■ EXERCISE OBJECTIVE
Please tally the lines below that contain the string "more" and reply with that figure only.

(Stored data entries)
§ §

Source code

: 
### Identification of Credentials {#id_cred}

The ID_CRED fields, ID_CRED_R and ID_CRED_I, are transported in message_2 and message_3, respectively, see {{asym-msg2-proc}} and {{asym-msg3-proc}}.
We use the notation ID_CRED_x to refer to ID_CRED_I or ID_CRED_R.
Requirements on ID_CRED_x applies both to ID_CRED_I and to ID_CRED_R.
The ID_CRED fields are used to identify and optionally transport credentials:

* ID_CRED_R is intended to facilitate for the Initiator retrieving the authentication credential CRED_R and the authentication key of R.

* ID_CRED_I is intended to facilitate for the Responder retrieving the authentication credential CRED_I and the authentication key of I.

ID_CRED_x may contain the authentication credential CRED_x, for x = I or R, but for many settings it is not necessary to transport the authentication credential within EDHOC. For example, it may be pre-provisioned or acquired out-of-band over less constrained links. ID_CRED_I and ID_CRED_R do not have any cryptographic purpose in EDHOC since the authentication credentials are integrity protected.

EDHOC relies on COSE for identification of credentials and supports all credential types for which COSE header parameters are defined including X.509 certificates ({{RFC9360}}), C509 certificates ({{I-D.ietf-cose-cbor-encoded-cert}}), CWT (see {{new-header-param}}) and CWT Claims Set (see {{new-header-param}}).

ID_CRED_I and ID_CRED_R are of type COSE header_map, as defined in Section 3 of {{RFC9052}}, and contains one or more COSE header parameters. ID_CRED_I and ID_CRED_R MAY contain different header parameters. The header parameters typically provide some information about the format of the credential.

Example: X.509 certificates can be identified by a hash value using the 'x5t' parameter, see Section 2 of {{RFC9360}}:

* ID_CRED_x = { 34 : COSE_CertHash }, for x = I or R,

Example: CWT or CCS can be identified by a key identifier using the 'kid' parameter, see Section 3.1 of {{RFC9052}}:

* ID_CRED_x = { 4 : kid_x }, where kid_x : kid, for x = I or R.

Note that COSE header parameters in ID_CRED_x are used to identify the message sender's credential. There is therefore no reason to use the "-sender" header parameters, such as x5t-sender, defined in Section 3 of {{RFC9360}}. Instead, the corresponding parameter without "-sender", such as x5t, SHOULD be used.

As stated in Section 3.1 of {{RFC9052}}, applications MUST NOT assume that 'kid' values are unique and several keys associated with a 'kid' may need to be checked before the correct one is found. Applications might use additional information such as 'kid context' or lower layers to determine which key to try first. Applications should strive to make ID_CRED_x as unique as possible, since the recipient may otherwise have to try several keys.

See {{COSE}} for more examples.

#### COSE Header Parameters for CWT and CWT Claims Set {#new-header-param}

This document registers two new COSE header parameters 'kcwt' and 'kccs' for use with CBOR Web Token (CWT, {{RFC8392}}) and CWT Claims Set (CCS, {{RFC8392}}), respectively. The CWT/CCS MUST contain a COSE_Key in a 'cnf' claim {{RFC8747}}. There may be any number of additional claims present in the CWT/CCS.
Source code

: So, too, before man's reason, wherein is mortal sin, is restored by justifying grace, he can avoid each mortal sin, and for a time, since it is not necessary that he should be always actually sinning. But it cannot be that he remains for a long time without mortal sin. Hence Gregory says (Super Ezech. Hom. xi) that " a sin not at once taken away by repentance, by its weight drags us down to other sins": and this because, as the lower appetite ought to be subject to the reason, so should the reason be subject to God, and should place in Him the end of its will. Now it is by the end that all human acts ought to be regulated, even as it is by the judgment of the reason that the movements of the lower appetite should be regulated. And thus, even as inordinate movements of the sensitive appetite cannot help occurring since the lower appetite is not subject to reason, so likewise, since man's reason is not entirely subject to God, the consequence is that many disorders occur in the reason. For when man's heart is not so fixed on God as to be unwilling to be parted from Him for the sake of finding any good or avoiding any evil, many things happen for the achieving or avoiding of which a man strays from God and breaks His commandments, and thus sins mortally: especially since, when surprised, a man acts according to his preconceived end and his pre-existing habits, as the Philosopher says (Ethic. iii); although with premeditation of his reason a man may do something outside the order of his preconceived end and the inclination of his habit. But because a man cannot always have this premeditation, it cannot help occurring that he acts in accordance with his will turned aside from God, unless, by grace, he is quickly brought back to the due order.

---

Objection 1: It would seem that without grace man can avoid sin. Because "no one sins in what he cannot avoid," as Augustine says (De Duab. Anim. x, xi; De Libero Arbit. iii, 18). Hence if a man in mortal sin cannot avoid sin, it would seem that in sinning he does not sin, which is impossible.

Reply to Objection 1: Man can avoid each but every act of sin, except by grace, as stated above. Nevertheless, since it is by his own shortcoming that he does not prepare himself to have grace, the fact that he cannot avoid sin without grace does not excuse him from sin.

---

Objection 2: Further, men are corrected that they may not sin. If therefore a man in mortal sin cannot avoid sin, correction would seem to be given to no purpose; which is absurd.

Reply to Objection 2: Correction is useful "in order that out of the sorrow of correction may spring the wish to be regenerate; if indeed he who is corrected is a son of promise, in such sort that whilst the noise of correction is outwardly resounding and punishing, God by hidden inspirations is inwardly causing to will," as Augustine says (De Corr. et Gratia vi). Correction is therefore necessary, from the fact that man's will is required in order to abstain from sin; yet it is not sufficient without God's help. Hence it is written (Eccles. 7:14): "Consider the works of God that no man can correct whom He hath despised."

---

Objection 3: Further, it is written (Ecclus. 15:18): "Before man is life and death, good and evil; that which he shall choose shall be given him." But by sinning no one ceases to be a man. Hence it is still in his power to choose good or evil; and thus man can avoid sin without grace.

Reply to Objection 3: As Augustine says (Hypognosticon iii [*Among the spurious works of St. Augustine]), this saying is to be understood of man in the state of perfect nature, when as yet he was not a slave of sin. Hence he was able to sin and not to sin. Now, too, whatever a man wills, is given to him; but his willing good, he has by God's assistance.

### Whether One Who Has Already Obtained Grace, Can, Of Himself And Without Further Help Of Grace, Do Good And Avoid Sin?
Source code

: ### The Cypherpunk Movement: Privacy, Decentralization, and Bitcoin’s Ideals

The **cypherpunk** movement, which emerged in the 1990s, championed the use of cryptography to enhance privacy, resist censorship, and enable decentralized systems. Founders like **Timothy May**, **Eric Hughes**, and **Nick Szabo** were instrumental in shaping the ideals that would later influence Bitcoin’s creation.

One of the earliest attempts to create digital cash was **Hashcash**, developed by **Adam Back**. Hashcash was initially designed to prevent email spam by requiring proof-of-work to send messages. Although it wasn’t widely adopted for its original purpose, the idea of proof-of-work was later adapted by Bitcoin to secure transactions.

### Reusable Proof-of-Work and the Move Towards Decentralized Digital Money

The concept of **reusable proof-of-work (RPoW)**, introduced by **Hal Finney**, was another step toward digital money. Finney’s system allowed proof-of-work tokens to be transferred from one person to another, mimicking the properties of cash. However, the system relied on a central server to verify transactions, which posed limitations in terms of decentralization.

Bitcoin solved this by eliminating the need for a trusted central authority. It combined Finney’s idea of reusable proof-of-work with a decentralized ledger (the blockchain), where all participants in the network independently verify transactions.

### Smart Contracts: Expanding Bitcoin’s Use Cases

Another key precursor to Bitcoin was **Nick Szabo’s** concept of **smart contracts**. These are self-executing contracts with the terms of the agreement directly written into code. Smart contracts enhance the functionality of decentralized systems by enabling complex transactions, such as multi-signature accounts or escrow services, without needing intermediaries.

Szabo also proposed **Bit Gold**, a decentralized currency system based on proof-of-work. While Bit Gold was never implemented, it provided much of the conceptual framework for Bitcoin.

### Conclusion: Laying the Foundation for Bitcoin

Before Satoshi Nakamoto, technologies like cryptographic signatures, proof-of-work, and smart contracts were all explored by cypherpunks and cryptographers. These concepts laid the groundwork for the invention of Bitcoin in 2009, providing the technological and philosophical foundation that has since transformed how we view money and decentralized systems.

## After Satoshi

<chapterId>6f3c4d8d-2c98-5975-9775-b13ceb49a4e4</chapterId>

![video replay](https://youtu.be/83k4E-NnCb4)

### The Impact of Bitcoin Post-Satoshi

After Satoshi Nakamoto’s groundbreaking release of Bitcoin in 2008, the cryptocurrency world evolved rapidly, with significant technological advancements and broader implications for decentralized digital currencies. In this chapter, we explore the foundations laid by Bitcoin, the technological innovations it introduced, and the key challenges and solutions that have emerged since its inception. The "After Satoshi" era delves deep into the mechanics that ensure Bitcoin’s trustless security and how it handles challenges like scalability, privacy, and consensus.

§ §

■ OUTPUT BELOW
2